ExCALIBUR H&ES FPGA testbed

Field Programmable Gate Arrays (FPGAs) for accelerating scientific and data-science codes

Intel Building and Emulation

The building of codes for the physical FPGA chips is a time consuming process. Firstly it is useful to have a powerful system for undertaking the actual build process, which is the case for this testbed, and also vendors provide emulation support such that users can much more quickly build and test their codes on the CPU without having to do the full build for the FPGA.

OpenCL

Intel toolchain

You should first load the quartus module, module load quartus (for this to work you need the module files loaded, if this has not been done run this command before trying to load the quartus module module use /home/nx08/shared/fpga/modulefiles/). This will make available Intel specific tooling, including aoc and aocl into your environment, as well as setting up the correct OpenCL environment for hardware emulation and Stratix-10 board environment. We have developed a simple number sum example here to demonstrate using the Intel toolchain on the testbed, this can also be used as a skeleton structure for more complex FPGA codes if that is helpful.

[username@nextgenio-login2 ~]$ git clone https://github.com/FPGAtestbed/intel_sum_example.git
[username@nextgenio-login2 ~]$ cd intel_sum_example

The example contains a makefile which provides configurations for building for emulation and physical hardware.

□ □ □

# [DIRECTION A]
Can you restate the paragraph in the FPGA testbed page that begins "You should first load the quartus module" as a short list that keeps its main facts?

# [GIVEN INFORMATION]
□ □ □

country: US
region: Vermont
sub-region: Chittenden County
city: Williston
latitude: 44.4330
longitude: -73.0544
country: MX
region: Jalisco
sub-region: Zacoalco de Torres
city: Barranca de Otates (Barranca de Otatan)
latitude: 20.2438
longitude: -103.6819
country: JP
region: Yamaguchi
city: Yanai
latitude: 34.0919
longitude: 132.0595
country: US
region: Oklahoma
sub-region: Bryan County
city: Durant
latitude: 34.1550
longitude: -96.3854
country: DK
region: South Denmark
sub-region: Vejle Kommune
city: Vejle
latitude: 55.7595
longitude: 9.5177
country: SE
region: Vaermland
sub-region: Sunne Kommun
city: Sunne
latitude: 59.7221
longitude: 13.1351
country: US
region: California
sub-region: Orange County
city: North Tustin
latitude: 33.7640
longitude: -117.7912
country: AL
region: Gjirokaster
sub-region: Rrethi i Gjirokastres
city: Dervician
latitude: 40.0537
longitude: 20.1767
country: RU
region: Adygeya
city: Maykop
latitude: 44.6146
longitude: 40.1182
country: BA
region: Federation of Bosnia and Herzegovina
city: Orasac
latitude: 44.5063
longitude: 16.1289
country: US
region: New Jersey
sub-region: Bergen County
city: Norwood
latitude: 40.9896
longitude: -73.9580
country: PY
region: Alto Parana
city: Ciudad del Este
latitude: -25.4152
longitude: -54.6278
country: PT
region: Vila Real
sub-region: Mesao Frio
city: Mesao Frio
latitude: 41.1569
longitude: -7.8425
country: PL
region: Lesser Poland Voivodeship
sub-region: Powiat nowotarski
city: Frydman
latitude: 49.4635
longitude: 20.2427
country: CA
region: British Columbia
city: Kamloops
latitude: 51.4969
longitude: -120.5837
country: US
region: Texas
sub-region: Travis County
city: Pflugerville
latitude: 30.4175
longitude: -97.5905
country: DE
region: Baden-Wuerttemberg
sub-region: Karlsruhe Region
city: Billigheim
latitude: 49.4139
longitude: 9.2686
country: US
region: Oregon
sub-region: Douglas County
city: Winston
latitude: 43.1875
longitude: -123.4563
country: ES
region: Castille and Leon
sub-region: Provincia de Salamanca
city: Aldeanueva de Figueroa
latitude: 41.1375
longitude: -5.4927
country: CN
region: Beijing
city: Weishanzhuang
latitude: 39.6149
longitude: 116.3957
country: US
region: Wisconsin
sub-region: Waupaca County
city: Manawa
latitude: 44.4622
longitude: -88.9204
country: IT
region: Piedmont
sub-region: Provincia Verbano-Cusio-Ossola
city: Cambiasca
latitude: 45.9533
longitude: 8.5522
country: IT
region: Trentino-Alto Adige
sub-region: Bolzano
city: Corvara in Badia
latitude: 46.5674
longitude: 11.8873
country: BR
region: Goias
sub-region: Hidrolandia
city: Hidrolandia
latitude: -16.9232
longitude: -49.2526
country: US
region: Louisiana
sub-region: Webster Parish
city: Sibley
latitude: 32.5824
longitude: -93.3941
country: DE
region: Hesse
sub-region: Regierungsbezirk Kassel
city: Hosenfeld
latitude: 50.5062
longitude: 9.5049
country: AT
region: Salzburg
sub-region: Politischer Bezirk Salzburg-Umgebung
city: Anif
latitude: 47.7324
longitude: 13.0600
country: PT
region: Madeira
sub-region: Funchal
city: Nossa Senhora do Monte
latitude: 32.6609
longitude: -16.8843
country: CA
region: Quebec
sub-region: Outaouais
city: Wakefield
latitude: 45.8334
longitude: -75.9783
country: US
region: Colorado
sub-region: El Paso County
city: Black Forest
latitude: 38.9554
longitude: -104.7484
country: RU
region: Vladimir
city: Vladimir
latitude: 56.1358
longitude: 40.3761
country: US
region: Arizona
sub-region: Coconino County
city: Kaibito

□ □ □

# [DIRECTION B]
Could you extract the lines of the entries from the line with "latitude: 56.1358" through the last line of the entries, unchanged and including both ends?

# [TASK RESPONSE A]
- Load the Quartus module with `module load quartus`.
- If the module files are not yet loaded, first run `module use /home/nx08/shared/fpga/modulefiles/`.
- The module provides Intel-specific tools, including aoc and aocl.
- It also sets up the OpenCL environment for hardware emulation and for the Stratix-10 board.
- A simple number sum example shows how to use the Intel toolchain on the testbed.
- The example can also serve as a skeleton for more complex FPGA codes.

# [TASK RESPONSE B]
latitude: 56.1358
longitude: 40.3761
country: US
region: Arizona
sub-region: Coconino County
city: Kaibito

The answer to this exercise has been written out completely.